A major factor in wastage of fresh water resources is the mismanagement of irrigation. The farmer needs to know his crops, its needs at every moment and know (and be able) to increase or reduce water supply to suit the needs. So there is obviously on the one hand an important training/information issue for farmers, and secondly the awareness.
Good crop management can increase the productivity of each field. A well-irrigated field will produce more, so it will take less irrigated area to produce the same amount of food. To improve productivity through training and technification is therefore an important factor in saving water, and of sustainability for irrigated agriculture.
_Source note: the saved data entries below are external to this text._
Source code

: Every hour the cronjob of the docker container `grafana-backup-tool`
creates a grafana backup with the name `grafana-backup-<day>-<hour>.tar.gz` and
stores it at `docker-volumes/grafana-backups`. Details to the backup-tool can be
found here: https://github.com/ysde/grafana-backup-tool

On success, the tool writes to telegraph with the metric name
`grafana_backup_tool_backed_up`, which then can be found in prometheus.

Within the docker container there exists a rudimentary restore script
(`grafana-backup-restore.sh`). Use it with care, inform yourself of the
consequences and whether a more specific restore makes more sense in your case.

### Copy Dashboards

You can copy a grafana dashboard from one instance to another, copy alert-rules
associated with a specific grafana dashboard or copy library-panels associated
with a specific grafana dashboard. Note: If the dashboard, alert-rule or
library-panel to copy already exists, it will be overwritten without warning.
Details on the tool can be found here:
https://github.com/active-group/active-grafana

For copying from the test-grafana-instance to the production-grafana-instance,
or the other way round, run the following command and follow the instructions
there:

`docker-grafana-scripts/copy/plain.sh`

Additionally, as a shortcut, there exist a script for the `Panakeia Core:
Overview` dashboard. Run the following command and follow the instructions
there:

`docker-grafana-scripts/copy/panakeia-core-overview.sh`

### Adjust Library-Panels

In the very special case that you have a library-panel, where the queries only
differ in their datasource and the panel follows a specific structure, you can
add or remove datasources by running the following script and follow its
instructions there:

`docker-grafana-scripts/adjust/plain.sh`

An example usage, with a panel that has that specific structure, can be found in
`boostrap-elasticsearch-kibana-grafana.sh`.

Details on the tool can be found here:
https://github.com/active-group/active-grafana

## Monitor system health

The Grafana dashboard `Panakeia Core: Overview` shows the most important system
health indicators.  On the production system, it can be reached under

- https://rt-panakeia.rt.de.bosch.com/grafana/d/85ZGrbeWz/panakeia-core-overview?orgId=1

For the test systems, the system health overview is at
What are the problems that will push a farmer to irrigate too much?
They are many. We can talk
- Of irrigation system (flood, sprinkler or drip irrigation)
- Of water availability (wells or ponds that will yield water at will, or community networks with water turns that leave only limited time available)
- Of quality of plants water needs controls by the farmer (humidity control of soil, plants operating, climatic data, etc.)
- Of farmer's fear. Farmers are often afraid of the lack of water, more than the excess water. But excess water is usually more damaging than lack. This irrational fear also comes from the first symptom of an asphyxiated plant is very similar to the symptom of a plant suffering from drought.
- The type of soil. Some soils are difficult to manage because the water circulation is complicated. In general, farmers often prefer to take the risk of excess water, which is almost always a mistake.
I will return to these issues in several articles to come.